My weekly shopping involves trips to Costco and then to Publix. I see the same people in both stores an hour apart all the time. And they are probably doing the same thing as me...getting nonperishables at Costco and other things in smaller amounts at the regular grocery. Anybody who thinks this is unusual or scary is clueless.
That is BOTH unusual and scary. There's no reason to drive an hour away to a Costco when you're 15 minutes from a Publix?the best grocery chain in the free world. You heathen. 😉
So what poses the bigger risk to children? The imaginary toddler-snatching global slavery ring? Or the hyper-paranoid smothering suburban mom, backed up by social media and the state?
Are we ready for the children of millennials?
Fear of children being snatched at Ikea? How do you think they make the meatballs?
lol
I wonder how likely these Facebook posters also believe in the Pizza Gate lie.
Whilst trying to be more Lenore-like I sent my 10 year old into a store by himself and told him to watch for dirty looks for fun. His report: "dirty looks for days!" He loves it.

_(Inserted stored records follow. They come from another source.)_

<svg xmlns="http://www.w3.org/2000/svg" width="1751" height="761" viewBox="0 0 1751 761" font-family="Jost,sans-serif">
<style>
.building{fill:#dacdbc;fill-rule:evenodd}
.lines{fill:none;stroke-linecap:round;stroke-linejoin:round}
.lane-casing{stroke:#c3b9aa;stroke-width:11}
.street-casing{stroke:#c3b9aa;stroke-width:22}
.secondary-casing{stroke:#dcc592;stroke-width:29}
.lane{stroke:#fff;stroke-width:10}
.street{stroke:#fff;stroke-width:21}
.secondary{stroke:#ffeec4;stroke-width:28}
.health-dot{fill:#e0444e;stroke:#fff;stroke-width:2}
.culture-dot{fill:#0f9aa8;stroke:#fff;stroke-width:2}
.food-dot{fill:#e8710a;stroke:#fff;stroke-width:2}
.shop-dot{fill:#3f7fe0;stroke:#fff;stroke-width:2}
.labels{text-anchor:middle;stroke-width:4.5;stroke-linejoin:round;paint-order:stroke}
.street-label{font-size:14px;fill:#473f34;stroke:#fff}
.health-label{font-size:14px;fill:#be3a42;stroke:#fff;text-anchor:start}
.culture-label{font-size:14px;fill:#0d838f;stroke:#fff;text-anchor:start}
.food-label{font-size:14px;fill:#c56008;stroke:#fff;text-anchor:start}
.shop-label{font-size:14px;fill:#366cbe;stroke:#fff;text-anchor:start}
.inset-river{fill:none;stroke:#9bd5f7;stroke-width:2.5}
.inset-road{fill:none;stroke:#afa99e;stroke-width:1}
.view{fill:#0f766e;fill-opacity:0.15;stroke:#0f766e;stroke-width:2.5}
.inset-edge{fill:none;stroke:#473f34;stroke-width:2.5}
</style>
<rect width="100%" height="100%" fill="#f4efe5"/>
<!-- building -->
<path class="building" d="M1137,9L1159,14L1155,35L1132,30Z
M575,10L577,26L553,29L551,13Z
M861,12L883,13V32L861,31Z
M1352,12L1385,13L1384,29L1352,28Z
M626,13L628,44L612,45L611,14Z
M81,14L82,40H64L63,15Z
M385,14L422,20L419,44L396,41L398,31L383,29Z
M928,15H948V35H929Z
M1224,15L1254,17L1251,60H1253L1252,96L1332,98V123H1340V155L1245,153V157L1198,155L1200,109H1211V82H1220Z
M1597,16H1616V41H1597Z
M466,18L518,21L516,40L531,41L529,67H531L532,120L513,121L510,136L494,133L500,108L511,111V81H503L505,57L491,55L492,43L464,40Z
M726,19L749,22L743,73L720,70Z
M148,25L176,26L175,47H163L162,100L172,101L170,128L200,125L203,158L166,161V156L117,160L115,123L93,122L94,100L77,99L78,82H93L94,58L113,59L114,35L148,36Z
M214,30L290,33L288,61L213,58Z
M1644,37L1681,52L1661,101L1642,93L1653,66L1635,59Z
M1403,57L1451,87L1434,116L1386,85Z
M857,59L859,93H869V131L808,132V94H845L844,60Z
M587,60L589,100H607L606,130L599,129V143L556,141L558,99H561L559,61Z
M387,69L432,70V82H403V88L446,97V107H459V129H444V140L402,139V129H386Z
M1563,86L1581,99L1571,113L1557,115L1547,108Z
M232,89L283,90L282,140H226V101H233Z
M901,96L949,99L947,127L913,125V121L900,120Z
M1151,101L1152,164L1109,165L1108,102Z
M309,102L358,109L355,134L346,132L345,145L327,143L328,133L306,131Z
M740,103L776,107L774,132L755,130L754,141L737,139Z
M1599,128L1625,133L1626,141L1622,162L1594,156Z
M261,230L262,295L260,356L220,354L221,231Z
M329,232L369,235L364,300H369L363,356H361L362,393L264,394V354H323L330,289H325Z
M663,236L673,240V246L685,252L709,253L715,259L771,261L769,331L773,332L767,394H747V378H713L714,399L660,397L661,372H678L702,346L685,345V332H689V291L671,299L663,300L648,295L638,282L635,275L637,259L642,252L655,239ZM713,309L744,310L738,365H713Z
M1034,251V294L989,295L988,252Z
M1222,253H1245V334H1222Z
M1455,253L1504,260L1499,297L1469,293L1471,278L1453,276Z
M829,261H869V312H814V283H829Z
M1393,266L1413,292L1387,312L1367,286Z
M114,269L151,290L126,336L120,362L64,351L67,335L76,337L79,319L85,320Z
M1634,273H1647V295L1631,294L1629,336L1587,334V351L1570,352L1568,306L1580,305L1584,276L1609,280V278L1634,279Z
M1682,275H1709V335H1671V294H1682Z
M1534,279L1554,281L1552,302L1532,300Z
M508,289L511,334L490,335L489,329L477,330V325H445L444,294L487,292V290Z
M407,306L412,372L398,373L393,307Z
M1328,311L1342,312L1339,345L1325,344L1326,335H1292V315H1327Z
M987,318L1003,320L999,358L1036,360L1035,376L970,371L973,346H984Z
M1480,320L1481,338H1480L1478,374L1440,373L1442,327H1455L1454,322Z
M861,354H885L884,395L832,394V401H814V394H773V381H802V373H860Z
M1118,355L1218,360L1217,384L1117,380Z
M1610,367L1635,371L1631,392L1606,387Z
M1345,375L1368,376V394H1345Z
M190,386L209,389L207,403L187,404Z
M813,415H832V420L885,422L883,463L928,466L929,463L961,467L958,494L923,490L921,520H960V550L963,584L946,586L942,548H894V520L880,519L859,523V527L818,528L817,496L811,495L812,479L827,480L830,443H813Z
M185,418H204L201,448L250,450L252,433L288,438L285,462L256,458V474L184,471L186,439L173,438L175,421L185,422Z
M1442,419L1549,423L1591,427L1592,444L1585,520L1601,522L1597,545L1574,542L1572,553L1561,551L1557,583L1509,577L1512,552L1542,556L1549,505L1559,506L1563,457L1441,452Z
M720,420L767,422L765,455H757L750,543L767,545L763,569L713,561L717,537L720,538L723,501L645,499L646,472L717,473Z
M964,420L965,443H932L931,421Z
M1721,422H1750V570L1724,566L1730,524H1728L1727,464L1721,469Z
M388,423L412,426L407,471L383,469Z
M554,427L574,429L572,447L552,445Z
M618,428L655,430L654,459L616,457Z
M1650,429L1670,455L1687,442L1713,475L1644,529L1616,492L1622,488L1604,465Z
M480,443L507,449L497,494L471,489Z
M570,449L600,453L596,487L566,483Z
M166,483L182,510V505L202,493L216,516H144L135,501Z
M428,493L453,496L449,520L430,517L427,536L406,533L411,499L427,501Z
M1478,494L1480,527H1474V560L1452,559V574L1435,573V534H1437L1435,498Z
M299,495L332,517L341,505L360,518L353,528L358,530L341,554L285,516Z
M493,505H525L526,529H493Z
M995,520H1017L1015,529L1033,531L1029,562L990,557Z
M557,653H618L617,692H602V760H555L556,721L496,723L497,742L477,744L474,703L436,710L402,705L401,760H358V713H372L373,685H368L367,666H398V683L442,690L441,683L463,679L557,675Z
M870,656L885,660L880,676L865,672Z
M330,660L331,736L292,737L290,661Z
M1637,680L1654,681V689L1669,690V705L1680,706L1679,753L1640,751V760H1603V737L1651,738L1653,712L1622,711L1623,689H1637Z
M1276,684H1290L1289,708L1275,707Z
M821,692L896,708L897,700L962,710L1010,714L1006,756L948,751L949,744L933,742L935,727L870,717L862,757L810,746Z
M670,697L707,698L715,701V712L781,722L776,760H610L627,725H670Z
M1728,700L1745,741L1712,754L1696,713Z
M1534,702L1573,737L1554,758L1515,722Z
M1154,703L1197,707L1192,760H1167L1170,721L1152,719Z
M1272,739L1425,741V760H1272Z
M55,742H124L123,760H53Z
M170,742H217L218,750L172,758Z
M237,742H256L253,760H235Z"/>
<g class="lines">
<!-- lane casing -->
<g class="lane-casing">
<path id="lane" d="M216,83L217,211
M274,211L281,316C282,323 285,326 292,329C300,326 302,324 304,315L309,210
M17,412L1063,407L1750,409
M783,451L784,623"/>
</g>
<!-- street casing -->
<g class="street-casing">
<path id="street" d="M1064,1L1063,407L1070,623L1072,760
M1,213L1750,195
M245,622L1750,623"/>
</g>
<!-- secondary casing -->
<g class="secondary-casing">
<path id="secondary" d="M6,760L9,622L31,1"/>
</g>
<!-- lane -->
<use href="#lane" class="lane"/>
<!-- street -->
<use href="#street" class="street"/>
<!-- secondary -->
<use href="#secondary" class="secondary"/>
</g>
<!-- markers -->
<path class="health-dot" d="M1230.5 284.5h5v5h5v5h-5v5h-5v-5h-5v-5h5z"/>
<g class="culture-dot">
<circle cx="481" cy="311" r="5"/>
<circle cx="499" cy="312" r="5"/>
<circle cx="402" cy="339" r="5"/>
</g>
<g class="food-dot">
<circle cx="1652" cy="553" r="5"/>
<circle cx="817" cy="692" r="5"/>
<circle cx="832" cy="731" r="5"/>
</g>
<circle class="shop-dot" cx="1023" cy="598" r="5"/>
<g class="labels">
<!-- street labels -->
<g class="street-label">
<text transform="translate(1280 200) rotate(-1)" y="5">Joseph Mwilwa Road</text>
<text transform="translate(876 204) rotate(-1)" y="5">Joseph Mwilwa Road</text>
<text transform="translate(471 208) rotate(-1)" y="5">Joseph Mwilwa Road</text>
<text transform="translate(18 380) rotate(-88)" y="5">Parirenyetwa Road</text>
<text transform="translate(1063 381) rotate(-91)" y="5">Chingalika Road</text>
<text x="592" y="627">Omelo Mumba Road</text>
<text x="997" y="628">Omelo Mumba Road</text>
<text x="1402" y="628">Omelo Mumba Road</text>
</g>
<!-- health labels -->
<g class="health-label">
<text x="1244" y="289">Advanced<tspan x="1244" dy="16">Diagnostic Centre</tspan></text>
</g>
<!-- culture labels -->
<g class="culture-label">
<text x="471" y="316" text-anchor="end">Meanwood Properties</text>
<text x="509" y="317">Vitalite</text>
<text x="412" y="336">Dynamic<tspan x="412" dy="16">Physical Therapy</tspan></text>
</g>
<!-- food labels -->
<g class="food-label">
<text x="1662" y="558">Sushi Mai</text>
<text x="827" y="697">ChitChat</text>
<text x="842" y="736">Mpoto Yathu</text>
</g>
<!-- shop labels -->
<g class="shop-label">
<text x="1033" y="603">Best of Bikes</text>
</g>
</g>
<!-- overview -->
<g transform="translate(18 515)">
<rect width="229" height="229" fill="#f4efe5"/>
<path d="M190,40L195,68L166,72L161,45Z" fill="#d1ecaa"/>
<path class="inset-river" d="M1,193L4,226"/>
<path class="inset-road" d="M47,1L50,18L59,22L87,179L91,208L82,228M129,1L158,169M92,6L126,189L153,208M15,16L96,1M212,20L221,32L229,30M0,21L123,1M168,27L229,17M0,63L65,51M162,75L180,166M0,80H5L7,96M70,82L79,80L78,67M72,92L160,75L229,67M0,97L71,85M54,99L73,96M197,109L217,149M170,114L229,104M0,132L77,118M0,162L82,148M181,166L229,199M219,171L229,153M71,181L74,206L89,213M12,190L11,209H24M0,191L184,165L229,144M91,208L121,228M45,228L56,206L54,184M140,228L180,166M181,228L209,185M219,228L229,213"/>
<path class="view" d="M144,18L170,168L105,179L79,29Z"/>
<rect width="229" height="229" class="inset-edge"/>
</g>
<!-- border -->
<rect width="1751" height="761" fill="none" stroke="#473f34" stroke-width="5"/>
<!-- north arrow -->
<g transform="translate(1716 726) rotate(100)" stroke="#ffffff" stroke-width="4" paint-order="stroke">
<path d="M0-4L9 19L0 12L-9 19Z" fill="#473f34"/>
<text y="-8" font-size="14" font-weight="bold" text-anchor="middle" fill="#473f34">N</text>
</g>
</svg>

RE: Ye Olde Ikea Sex Traffickers
Its good to see Ikea has a new choice of products in its venue.
This is one of the reasons that as a single man I'm cautious about interacting with children. I like children, even when they're smearing their boogers on me (is that some sort of territory-marking thing?). But I don't want paranoid helicopter moms projecting their Lifetime television fueled nightmares onto me.
you need to be cautious. any man who works with youngsters is exceedingly careful.
I think some mom's go from screaming, "You will never have sex with me again," at their husbands during the pains of childbirth to dedicating their lives to finding imaginary evil sex that they must stop. A psychologist might see this as a form of displacement.
or that sex is evil.
everybody knows the real threat to children is satanic cults. also, gay 'recruiting.'
Not only is this not a new phenomenon, but much study has been done on moral panics and public hysteria. The psychology of it is pretty interesting.
Also, the Bill of Rights is a safeguard against the "tyranny of the majority", which includes a low-info, high-paranoia public.